■ Dataset extract
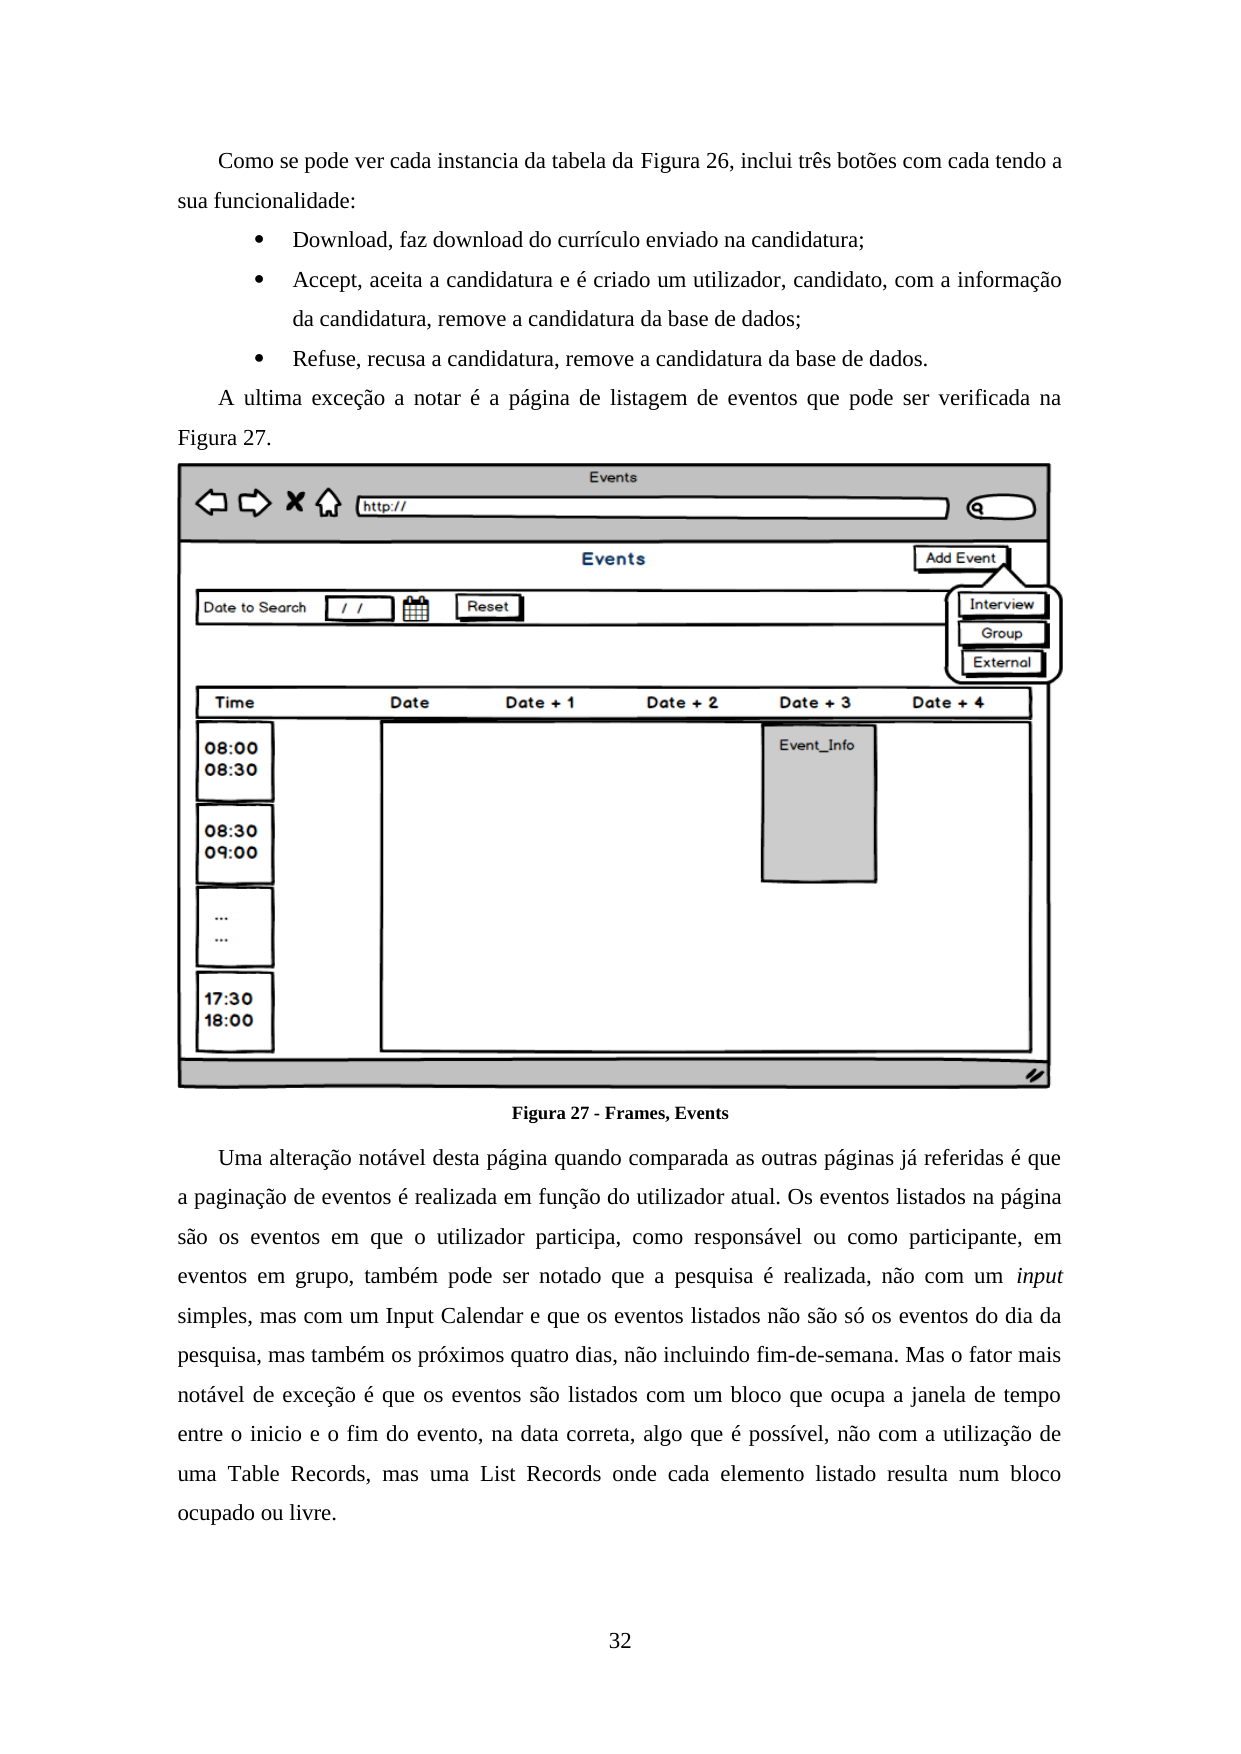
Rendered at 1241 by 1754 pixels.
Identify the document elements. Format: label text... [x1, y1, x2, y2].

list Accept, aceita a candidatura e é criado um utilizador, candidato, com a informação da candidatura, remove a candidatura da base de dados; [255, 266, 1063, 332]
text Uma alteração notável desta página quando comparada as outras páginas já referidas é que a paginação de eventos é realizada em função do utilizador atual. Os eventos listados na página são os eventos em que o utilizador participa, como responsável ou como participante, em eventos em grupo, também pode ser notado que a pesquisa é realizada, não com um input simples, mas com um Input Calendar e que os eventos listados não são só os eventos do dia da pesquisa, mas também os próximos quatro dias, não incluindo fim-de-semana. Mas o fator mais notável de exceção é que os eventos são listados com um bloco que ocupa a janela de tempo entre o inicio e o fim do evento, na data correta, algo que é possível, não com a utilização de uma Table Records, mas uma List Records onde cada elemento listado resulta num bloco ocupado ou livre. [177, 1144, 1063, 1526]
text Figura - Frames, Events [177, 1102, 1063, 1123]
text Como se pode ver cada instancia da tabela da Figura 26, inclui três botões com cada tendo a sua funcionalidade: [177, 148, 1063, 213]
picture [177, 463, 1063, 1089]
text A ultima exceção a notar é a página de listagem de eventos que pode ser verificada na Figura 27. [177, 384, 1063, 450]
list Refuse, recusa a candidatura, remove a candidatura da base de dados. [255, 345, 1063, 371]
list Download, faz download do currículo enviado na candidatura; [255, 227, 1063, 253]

■ Work instructions
Repeat the entries exactly, without pictures.

■ Reply
Rendered at 1241 by 1754 pixels.
Identify the document elements. Format: label text... [x1, y1, x2, y2].

list Accept, aceita a candidatura e é criado um utilizador, candidato, com a informação da candidatura, remove a candidatura da base de dados; [255, 266, 1063, 332]
text Uma alteração notável desta página quando comparada as outras páginas já referidas é que a paginação de eventos é realizada em função do utilizador atual. Os eventos listados na página são os eventos em que o utilizador participa, como responsável ou como participante, em eventos em grupo, também pode ser notado que a pesquisa é realizada, não com um input simples, mas com um Input Calendar e que os eventos listados não são só os eventos do dia da pesquisa, mas também os próximos quatro dias, não incluindo fim-de-semana. Mas o fator mais notável de exceção é que os eventos são listados com um bloco que ocupa a janela de tempo entre o inicio e o fim do evento, na data correta, algo que é possível, não com a utilização de uma Table Records, mas uma List Records onde cada elemento listado resulta num bloco ocupado ou livre. [177, 1144, 1063, 1526]
text Figura - Frames, Events [177, 1102, 1063, 1123]
text Como se pode ver cada instancia da tabela da Figura 26, inclui três botões com cada tendo a sua funcionalidade: [177, 148, 1063, 213]
picture [177, 463, 1063, 1089]
text A ultima exceção a notar é a página de listagem de eventos que pode ser verificada na Figura 27. [177, 384, 1063, 450]
list Refuse, recusa a candidatura, remove a candidatura da base de dados. [255, 345, 1063, 371]
list Download, faz download do currículo enviado na candidatura; [255, 227, 1063, 253]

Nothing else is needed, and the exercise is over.